Most primary care physicians active in the Medicare program work in practices with too few patients to reliably measure significant differences in common measures of quality and cost performance, according to a study in the December 9 issue of JAMA.
There has been ample evidence that despite high and rising costs of health care in the U.S., quality is lagging, according to background information in the article. To stimulate improved quality and lower costs of ambulatory care for its beneficiaries, the Centers for Medicare & Medicaid Services has been overseeing a series of value-based purchasing initiatives, including programs designed to strengthen accountability among physicians participating in the Medicare program. However, it is unlikely that individual primary care physicians see enough eligible patients annually to generate statistically reliable measurements of physicians' quality and cost performance.
David J. Nyweide, Ph.D., of the Centers for Medicare & Medicaid Services, Baltimore, and colleagues examined whether statistically meaningful differences on measures of quality and cost could be measured more reliably for primary care groups than for individual physicians. For the study, primary care physicians in the U.S. were linked to their physician practices using the Healthcare Organization Services database. Patients who visited primary care physicians in the 2005 Medicare Part B 20 percent sample were used to estimate Medicare caseloads per practice. Caseloads necessary to detect 10 percent relative differences in costs and quality were calculated using national average ambulatory Medicare spending, rates of mammography for women 66 to 69 years, and hemoglobin A1c testing for 66- to 75-year olds with diabetes, preventable hospitalization rate, and 30-day readmission rate after discharge for congestive heart failure (CHF).

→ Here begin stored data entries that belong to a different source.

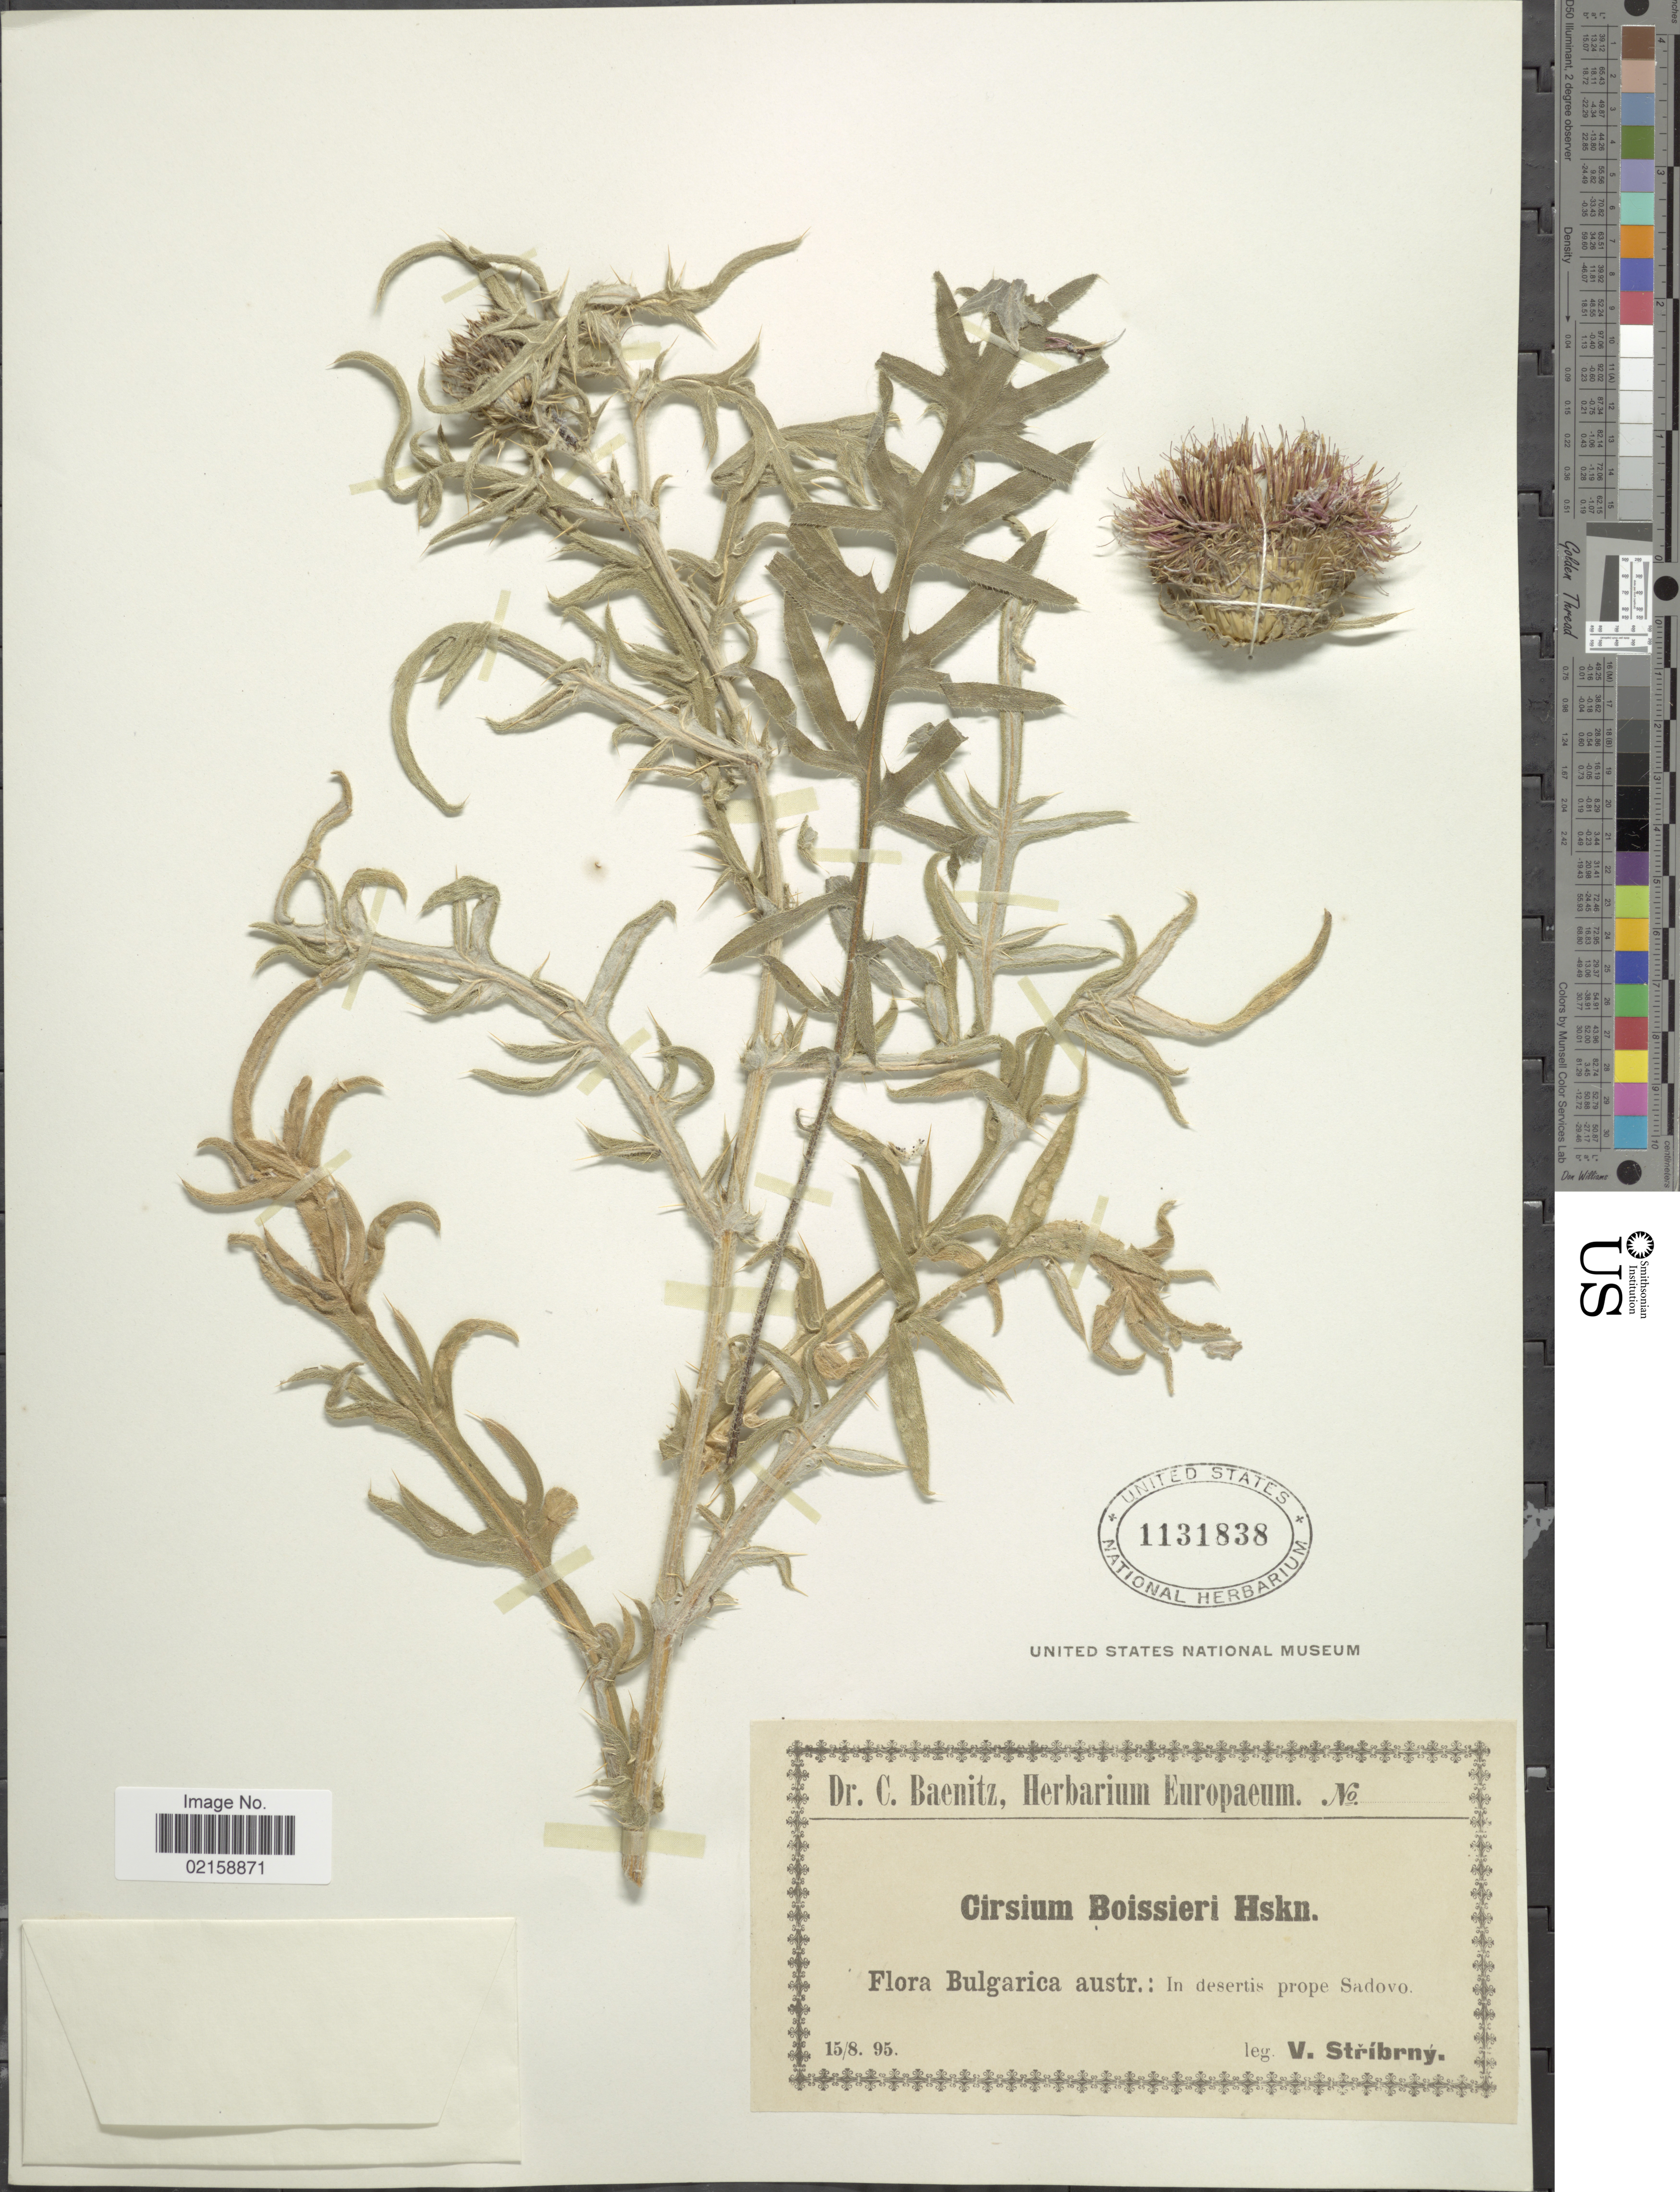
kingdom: Plantae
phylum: Tracheophyta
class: Magnoliopsida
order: Asterales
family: Asteraceae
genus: Cirsium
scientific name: Cirsium boissieri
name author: Stribrny ex Hayek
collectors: V. Stribrny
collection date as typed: Transcribed d/m/y: 15/8/95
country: Bulgaria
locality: Bulgarica austr.: in desertis prope Sadovo.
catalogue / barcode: US 1131838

The researchers found that primary care physician practices had annual median (midpoint) caseloads of 260 Medicare patients, 25 women eligible for mammography, 30 patients with diabetes eligible for hemoglobin A1c testing, and 0 patients hospitalized for CHF. "For ambulatory costs, mammography rate, and hemoglobin A1c testing rate, the percentage of primary care physician practices with sufficient caseloads to detect 10 percent relative differences in performance ranged from less than 10 percent of practices with fewer than 11 primary care physicians to 100 percent of practices with more than 50 primary care physicians. None of the primary care physician practices had sufficient caseloads to detect 10 percent relative differences in preventable hospitalization or 30-day readmission after discharge for CHF."
"Our study suggests that rethinking the approach to performance measurement in ambulatory care may be necessary for the Medicare program," the authors write. They add that overcoming certain limitations is possible by increasing the number of patients eligible for statistical analysis, either by pooling patients from all payer sources or to pool patients across a variety of measures.
"In the absence of performance measurement approaches that amass larger numbers of eligible patients at the physician or practice level, the results from this study call into question the wisdom of pay-for-performance programs and quality reporting initiatives that focus on differentiating the value of care delivered to the Medicare population by primary care physicians. Novel measurement approaches appear to be needed for the twin purposes of performance assessment and accountability," the authors conclude.
(JAMA. 2009;302:2444-2450. Available pre-embargo to the media at www.jamamedia.org)
Editor's Note: Please see the article for additional information, including other authors, author contributions and affiliations, financial disclosures, funding and support, etc.
Editorial: Measuring Physicians' Quality and Performance
In an accompanying editorial, Donald M. Berwick, M.D., M.P.P., of the Institute for Healthcare Improvement, Cambridge, Mass., offers suggestions on how to improve measurement of quality and performance.
"First, the effective sample sizes contract rapidly when the focus is on specific diseases or patient subpopulations. By relying on highly focused quality metrics one at a time, Nyweide et al are viewing care through a tiny keyhole. If valid quality metrics could be constructed that cross conditions, more patients could contribute relevant data. … Second, more could be known if data could be aggregated from all payers, not just Medicare. Creating shared pools of transparent performance information for Medicare, Medicaid, and private insurers would be a step toward maturation in the ability to improve U.S. health care."
"Third, patients can and should be asked directly about their experiences of care. The uniform use of the Hospital Consumer Assessment of Healthcare Providers and Systems survey measures in Medicare goes in the right direction, but much more should be invested in listening to patients and their families, helping them to describe how well they feel treated. … And fourth, the ability to measure and track individual patients' health and function over time and place should be expanded. Measuring a mammography rate or the frequency of assessment of glycated hemoglobin is a far cry from measuring true aims: health, function, and comfort."
(JAMA. 2009;302:2485-2486. Available pre-embargo to the media at www.jamamedia.org)
Editor's Note: Please see the article for additional information, including financial disclosures, funding and support, etc.